_Exercise requirements_
Pick each line containing the word "down" out of the data below.

_Information shown_
┌──
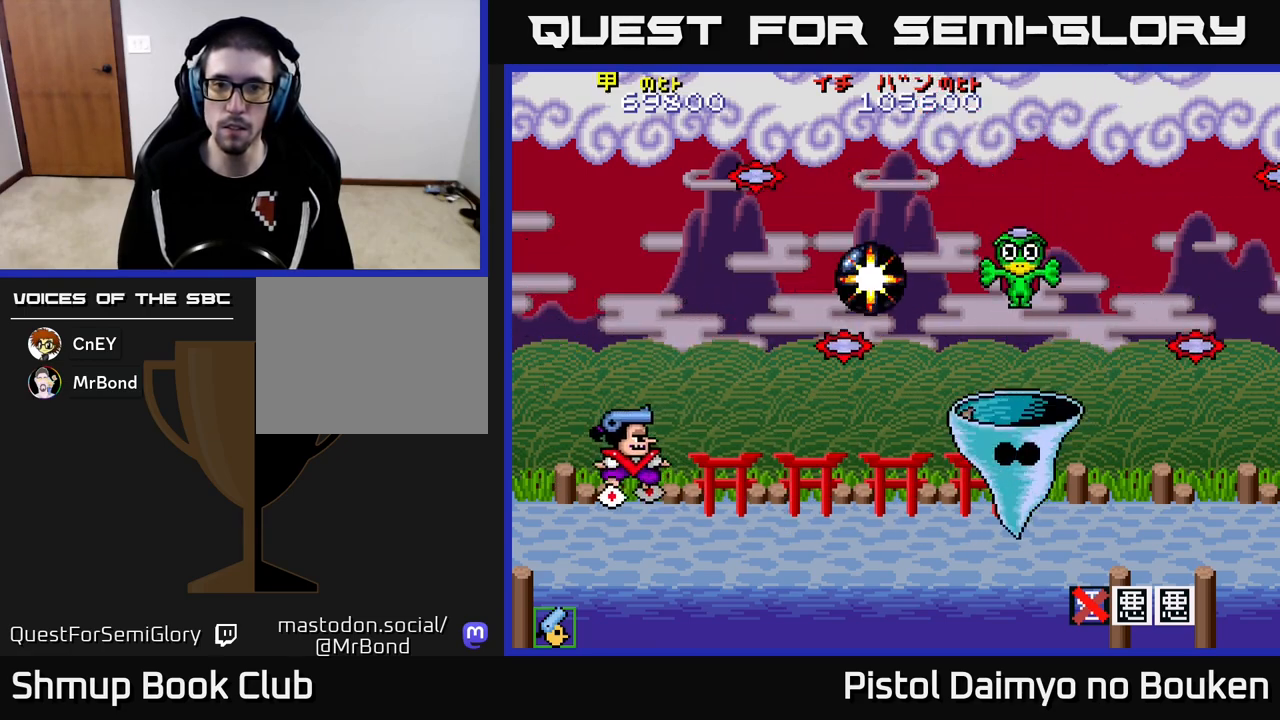
{"buttons": ["A", "DPAD_UP"], "left_stick": "center", "events": [[17, "DPAD_LEFT", "up"]]}
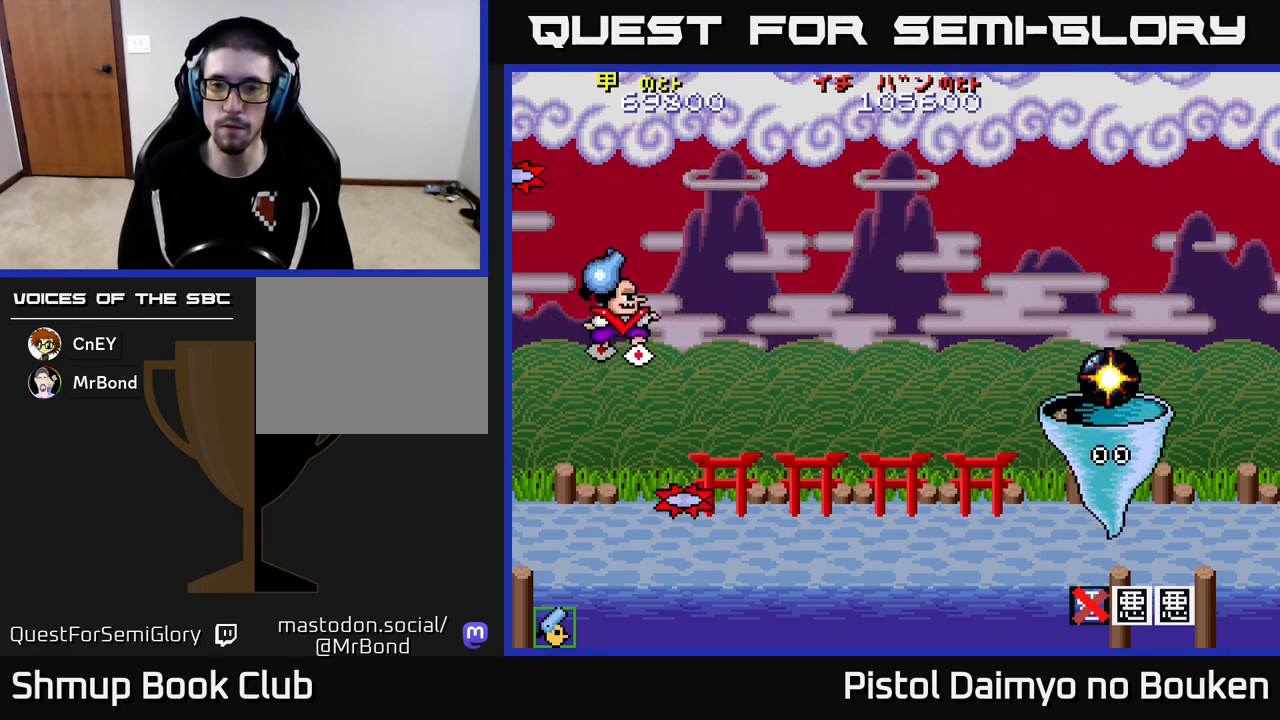
{"buttons": ["A", "DPAD_LEFT"], "left_stick": "center", "events": [[117, "DPAD_UP", "up"], [500, "DPAD_LEFT", "down"]]}
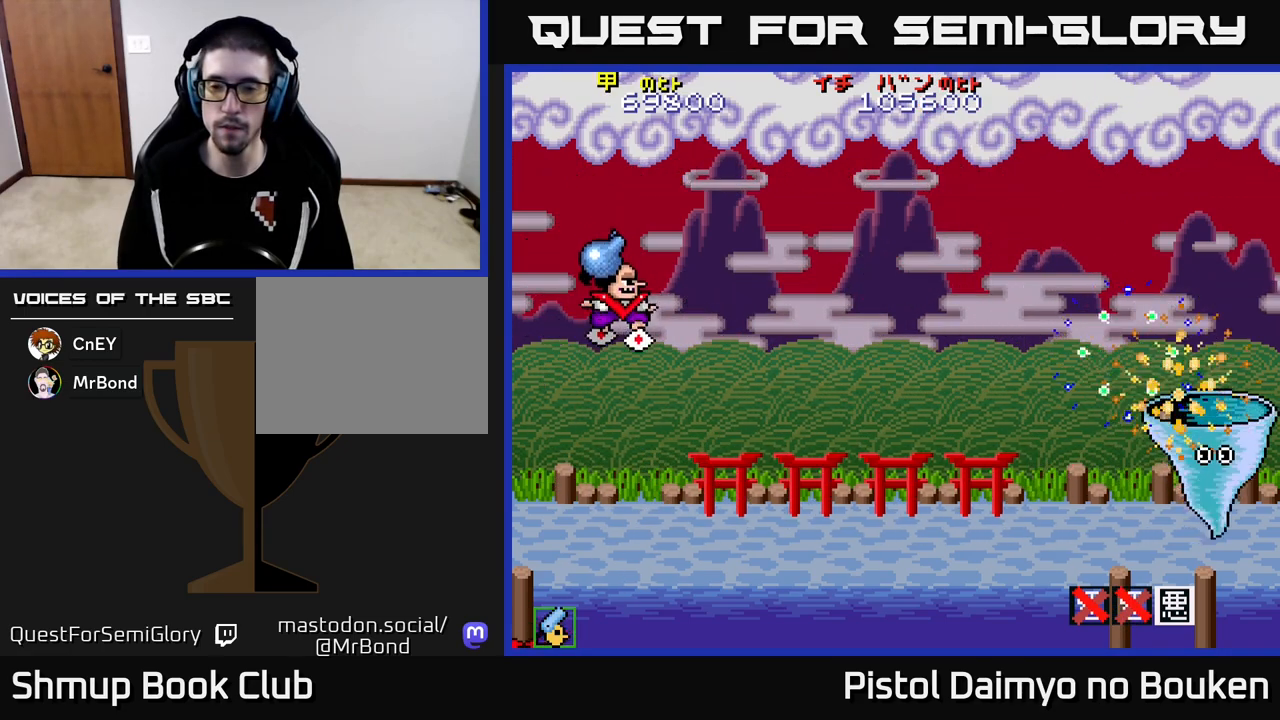
{"buttons": ["DPAD_DOWN", "DPAD_LEFT"], "left_stick": "center", "events": [[133, "DPAD_DOWN", "down"], [133, "DPAD_LEFT", "up"], [283, "DPAD_LEFT", "down"], [417, "A", "up"]]}
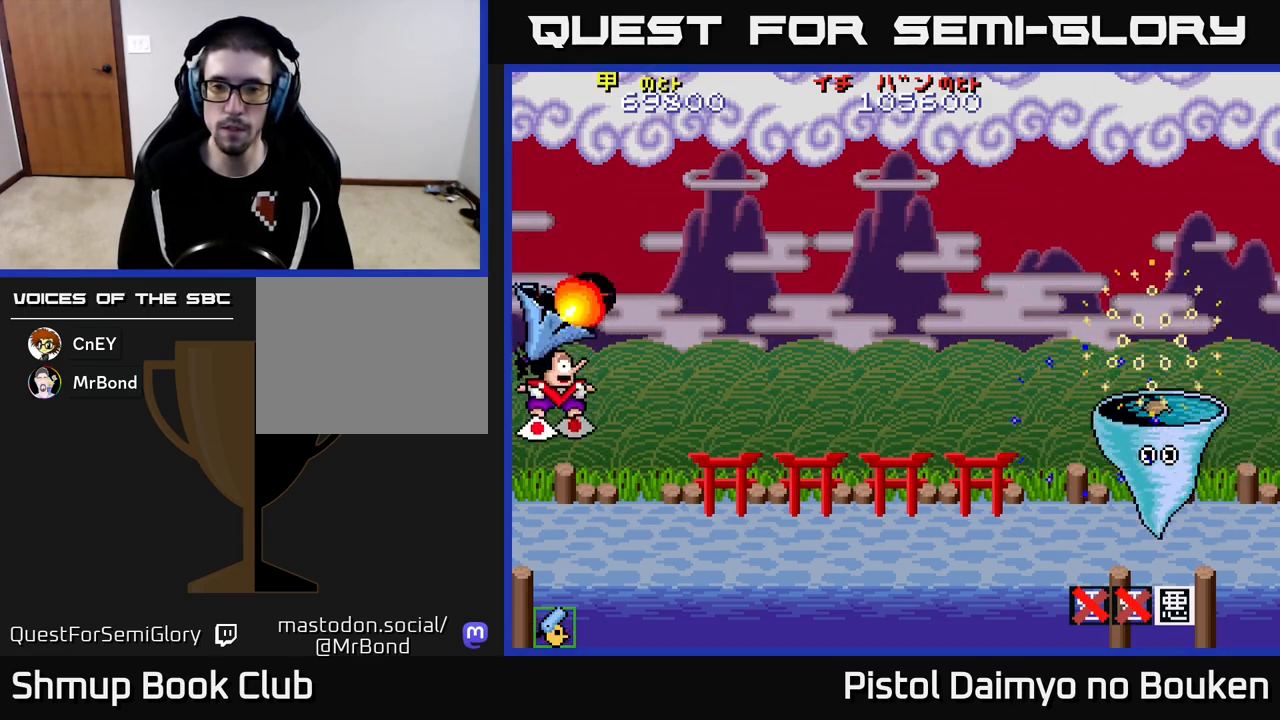
{"buttons": ["A"], "left_stick": "center", "events": [[50, "A", "down"], [150, "DPAD_LEFT", "up"], [383, "DPAD_DOWN", "up"]]}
└──
_Output below_
{"buttons": ["A", "DPAD_LEFT"], "left_stick": "center", "events": [[117, "DPAD_UP", "up"], [500, "DPAD_LEFT", "down"]]}
{"buttons": ["DPAD_DOWN", "DPAD_LEFT"], "left_stick": "center", "events": [[133, "DPAD_DOWN", "down"], [133, "DPAD_LEFT", "up"], [283, "DPAD_LEFT", "down"], [417, "A", "up"]]}
{"buttons": ["A"], "left_stick": "center", "events": [[50, "A", "down"], [150, "DPAD_LEFT", "up"], [383, "DPAD_DOWN", "up"]]}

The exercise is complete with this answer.